C'est ainsi que la couverture de Best-seller d'Isabelle Flükiger ici s'orne de la truffe d'un magnifique chienchien, sans le moindre titre, avec juste les mentions de l'auteur et de la maison d'édition, Faim de siècle ici.
Pour être honnête le livre se vend avec un large bandeau rouge, à peine discret, qui recouvre quasiment toute la couverture du livre, avec best-seller écrit dessus.
Le chienchien s'appelle Gabriel, comme l'ange :
"Le bout de ses pattes est brun, comme s'il portait des chaussons, le bout de sa queue pareil, et ce n'est pas du noir mais du brun qui lui cerne l'oeil et lui donne son air coquin".
Sans Gabriel y aurait-il une histoire ? En tout cas "il est à bouffer" ce petit chien blanc tout frétillant et tacheté de brun.

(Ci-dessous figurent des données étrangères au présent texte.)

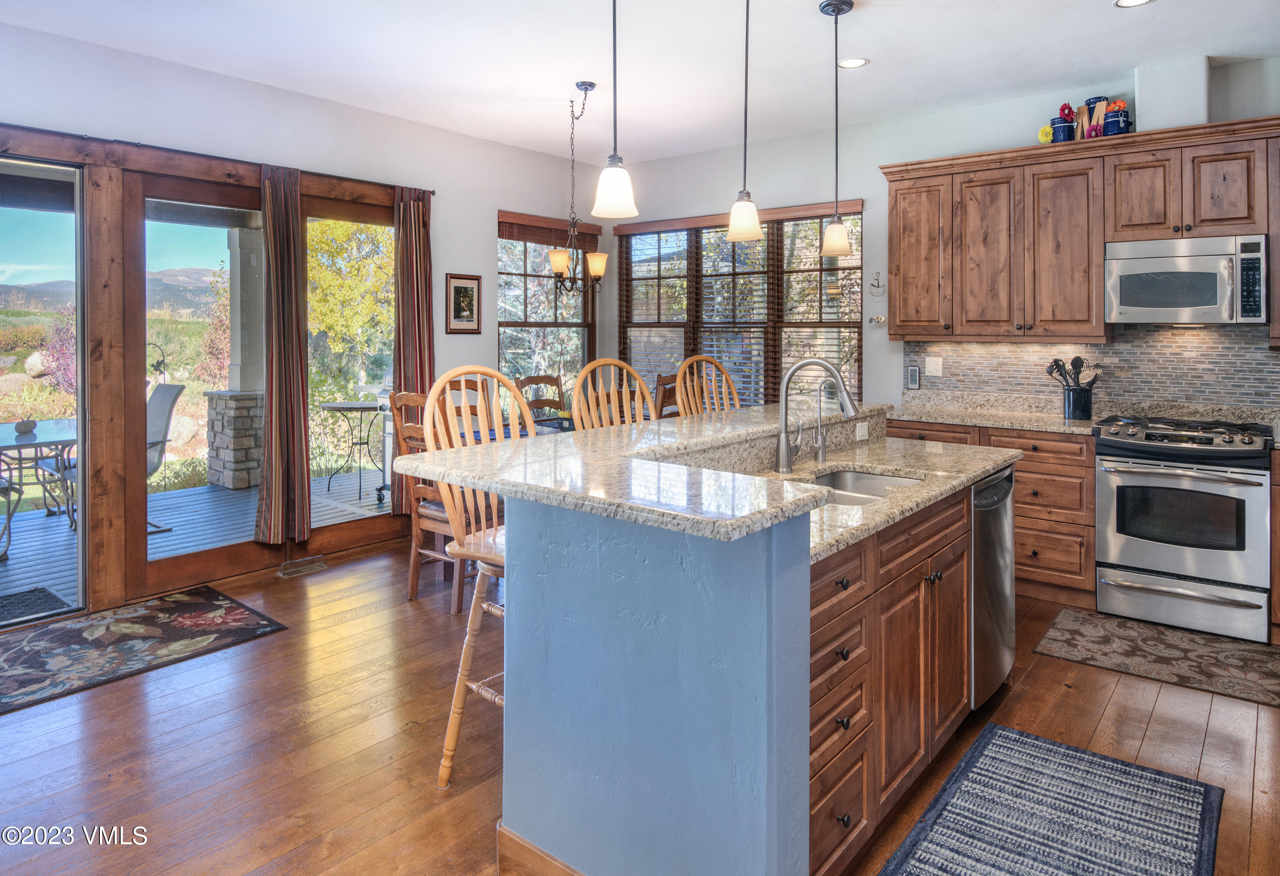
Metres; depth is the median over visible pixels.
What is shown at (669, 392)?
dining chair
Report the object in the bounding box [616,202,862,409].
window
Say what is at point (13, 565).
deck
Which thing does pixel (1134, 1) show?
recessed light
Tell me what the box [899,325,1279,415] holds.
tile backsplash
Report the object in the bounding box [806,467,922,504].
sink
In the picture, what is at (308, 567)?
floor vent
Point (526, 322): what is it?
window
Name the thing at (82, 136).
curtain rod
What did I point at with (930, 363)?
wall outlet
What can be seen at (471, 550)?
bar stool
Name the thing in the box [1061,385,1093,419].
utensil crock
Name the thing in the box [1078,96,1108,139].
decorative letter
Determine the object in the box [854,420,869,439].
socket
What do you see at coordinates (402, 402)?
dining chair
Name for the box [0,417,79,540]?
patio table
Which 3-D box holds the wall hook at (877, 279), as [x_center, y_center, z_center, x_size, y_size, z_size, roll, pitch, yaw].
[1.659,-0.846,5.006,0.115,0.183,0.061,2,3,39]
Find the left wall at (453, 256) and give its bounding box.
[0,16,601,621]
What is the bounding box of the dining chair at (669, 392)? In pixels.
[652,372,680,418]
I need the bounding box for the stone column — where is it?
[204,222,267,489]
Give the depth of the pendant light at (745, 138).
2.68 m
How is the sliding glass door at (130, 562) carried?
in the left wall at (453, 256)
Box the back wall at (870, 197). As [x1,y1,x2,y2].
[607,51,1279,426]
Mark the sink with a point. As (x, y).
(877, 478)
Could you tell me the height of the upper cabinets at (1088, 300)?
1.095 m
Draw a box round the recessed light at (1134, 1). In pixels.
[1113,0,1153,7]
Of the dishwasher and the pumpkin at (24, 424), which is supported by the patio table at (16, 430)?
the pumpkin at (24, 424)
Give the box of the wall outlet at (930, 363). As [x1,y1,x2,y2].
[924,355,942,376]
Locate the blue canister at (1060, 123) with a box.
[1049,115,1075,142]
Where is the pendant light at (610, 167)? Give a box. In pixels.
[590,0,639,219]
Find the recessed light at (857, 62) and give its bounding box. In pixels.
[837,56,869,68]
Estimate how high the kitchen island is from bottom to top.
1.041 m
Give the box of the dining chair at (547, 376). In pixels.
[514,373,566,420]
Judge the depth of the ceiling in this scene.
3.80 m
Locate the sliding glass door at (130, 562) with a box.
[0,123,418,619]
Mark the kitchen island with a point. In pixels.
(806, 721)
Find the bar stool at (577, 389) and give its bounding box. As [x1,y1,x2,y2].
[570,358,655,431]
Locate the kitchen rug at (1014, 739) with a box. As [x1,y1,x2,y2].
[878,722,1223,875]
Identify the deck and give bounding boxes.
[0,464,393,614]
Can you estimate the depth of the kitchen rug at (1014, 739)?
2.04 m
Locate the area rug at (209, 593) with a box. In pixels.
[0,582,288,715]
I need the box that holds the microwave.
[1104,232,1271,324]
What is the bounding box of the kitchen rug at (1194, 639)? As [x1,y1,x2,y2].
[1030,606,1279,709]
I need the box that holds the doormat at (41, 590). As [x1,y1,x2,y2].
[0,585,71,625]
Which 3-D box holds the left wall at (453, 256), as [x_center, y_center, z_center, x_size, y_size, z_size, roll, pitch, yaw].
[-2.533,-0.445,4.103,0.165,2.988,6.526,2,3,39]
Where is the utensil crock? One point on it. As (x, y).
(1075, 407)
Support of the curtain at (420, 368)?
hanging from the curtain rod at (82, 136)
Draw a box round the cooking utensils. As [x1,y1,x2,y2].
[1045,355,1100,388]
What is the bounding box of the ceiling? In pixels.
[0,0,1279,164]
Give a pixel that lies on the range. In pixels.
(1166, 557)
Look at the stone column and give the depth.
7.09 m
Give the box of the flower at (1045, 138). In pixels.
[1037,123,1053,143]
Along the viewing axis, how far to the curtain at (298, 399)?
4.43 m
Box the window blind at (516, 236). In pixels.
[498,211,600,247]
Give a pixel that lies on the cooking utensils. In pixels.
(1073, 363)
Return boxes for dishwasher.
[970,462,1015,709]
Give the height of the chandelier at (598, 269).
1.255 m
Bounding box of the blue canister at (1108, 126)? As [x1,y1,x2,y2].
[1100,106,1131,135]
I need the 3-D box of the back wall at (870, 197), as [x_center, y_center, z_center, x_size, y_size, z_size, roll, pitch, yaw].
[2.194,-0.493,4.739,6.297,3.012,0.166,2,3,39]
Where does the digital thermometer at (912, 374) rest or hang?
attached to the tile backsplash
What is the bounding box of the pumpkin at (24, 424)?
[13,417,37,434]
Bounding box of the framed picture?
[445,272,481,333]
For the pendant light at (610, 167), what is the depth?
2.21 m
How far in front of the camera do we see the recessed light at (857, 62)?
3.96 m
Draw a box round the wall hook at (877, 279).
[868,271,885,294]
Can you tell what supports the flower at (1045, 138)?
on the upper cabinets at (1088, 300)
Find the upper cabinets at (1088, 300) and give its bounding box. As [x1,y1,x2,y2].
[882,115,1278,343]
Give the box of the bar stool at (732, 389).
[674,354,741,416]
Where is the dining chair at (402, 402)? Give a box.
[388,387,465,614]
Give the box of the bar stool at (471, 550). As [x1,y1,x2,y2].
[420,364,540,789]
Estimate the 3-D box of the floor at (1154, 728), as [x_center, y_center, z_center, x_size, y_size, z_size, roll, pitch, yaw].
[-0.123,1.223,2.147,6.420,0.101,6.949,2,3,39]
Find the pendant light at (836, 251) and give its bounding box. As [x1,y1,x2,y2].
[817,0,854,258]
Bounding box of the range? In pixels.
[1092,414,1275,644]
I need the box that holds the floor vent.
[276,556,327,577]
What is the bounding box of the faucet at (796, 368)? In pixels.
[774,356,858,473]
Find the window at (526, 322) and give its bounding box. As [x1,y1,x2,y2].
[497,210,598,394]
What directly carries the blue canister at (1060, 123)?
on the upper cabinets at (1088, 300)
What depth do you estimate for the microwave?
3.71 m
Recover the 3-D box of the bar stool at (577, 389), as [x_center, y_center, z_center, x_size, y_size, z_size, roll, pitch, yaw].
[0.011,0.455,2.869,0.508,1.285,0.466,2,3,39]
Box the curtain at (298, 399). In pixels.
[256,162,310,547]
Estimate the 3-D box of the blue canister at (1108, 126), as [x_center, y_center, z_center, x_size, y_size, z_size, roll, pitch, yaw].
[2.645,-1.582,3.988,0.134,0.197,0.132,2,3,39]
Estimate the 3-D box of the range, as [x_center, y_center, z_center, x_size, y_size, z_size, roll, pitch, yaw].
[2.798,0.589,3.709,0.727,1.006,0.700,2,3,39]
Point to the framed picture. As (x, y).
(458, 304)
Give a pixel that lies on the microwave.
(1151, 264)
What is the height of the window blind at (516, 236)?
0.166 m
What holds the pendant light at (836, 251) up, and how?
hanging from the ceiling
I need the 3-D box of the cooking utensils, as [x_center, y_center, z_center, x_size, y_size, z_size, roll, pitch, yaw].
[2.590,-0.122,4.298,0.256,0.361,0.102,2,3,39]
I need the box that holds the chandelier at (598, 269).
[545,81,609,295]
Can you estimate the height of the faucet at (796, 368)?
0.388 m
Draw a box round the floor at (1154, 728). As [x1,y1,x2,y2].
[0,537,1279,875]
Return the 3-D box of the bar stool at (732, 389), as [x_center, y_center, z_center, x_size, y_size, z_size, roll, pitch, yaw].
[0.453,0.399,3.420,0.498,1.295,0.471,2,3,39]
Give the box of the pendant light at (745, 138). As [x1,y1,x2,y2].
[726,0,763,242]
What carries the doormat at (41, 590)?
on the deck
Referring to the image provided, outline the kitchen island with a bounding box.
[429,410,1009,875]
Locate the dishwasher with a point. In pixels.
(999, 557)
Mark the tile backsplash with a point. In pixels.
(1116, 346)
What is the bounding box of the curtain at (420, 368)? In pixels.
[391,184,434,512]
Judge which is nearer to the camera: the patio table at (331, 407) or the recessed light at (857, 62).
the recessed light at (857, 62)
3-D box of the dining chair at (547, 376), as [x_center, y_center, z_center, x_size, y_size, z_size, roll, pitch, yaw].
[-0.629,0.343,5.305,0.509,1.134,0.456,2,3,39]
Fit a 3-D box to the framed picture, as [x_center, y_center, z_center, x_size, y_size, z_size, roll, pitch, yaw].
[-1.314,-0.759,5.348,0.024,0.434,0.310,2,3,39]
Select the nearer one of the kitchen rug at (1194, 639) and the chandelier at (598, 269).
the kitchen rug at (1194, 639)
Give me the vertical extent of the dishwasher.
0.870 m
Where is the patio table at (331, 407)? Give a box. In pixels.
[316,399,383,497]
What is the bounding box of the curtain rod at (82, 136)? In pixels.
[0,121,438,198]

La narratrice nous raconte qu'un quidam a perdu Gabriel et que son ex l'a mis dehors. Nous ne savons pas encore que Gabriel est un gentil chienchien. Mais très vite le quidam disparaît et Gabriel apparaît. Sur son collier il est écrit :
"Je m'appelle Gabriel"
L'énigme est en partie résolue. Gabriel fait alors son intrusion dans la vie de la narratrice.
Elle, est secrétaire dans une institution culturelle étatique, lui, son précieux, son compagnon, est professeur de lettres et de latin. Ils vivent comme tout le monde. Ils travaillent comme tout le monde. Ils s'aiment. Leur avenir est réglé comme du papier à musique. Ils auront bientôt des enfants, comme tout le monde.
Le centre d'art contemporain où elle travaille est un véritable panier de crabes, où on vous aime tant que vous ne faites d'ombre à personne, ou que vous ne nuisez à personne. Elle guigne la place de "Presse et com", qui est "incapable et enceinte jusqu'au menton".
En attendant sa chute elle nourrit sa part de rêve en écrivant son "best-seller", tout en faisant son travail consciencieusement, c'est-à-dire tout en rédigeant des demandes de subvention... Elle voudrait bien ne plus compter parmi les petits, les sans-grades. Elle est un peu midinette "en posant les mots goùtus" de son best-seller dans sa clé USB.
Mathieu, son précieux, est dans son année probatoire. S'il fait ses preuves, il sera définitivement embauché l'année suivante. Seulement il a de la vertu dans un monde où le copinage et le réseautage sont les deux mamelles de la réussite, où pognon et pognes serrées font merveille.
Saïd est un réfugié politique kurde, un requérant d'asile. Il est spécialiste de musique traditionnelle de son pays. Parce qu'il a sauvé la mise de la narratrice, poursuivie par une mégère à cause de Gabriel, il s'installe chez elle et son précieux, et va promener Gabriel, ce qui lui fera rencontrer Anne. Sa présence exaspère le voisin d'en-dessous, Arnold, qui est un raciste dangereux et caricatural.
Cette vie bien rangée de la narratrice et de son précieux, sur fond de crise, qui n'épargne pas la Suisse, va basculer. Il y a de quoi se demander si la présence de Gabriel y est pour quelque chose. Car il semble que chaque intrusion de cet ange canin dans la vie des autres ne soit pas étrangère aux changements qui se produisent dans leur destin.
Isabelle Flükiger écrit des phrases courtes et incisives, proches de la langue parlée, ce qui donne au livre un ton familier et vous invite à partager les préoccupations de la protagoniste et de ceux qui gravitent autour d'elle. Ce style permet aussi de refléter les évolutions rapides de notre époque, où les destins bifurquent très vite.
Peut-être les quelques passages où les petits de la société en veulent aux grands sont-ils un tantinet manichéens, mais ils sont éclipsés par bien d'autres passages, d'une grande chaleur humaine, tels que celui-ci qui met aux prises Mathieu et la narratrice:
"Il embrasse le bout de mon nez puis mes lèvres, à petits coups très doux, de ces petits baisers d'amour qu'on oublie de se faire dans l'habitude de s'aimer."
Ces passages ont le don de vous emporter "loin des petitesses, loin des idées moches" et ne peuvent que faire du bien à ceux qui les lisent.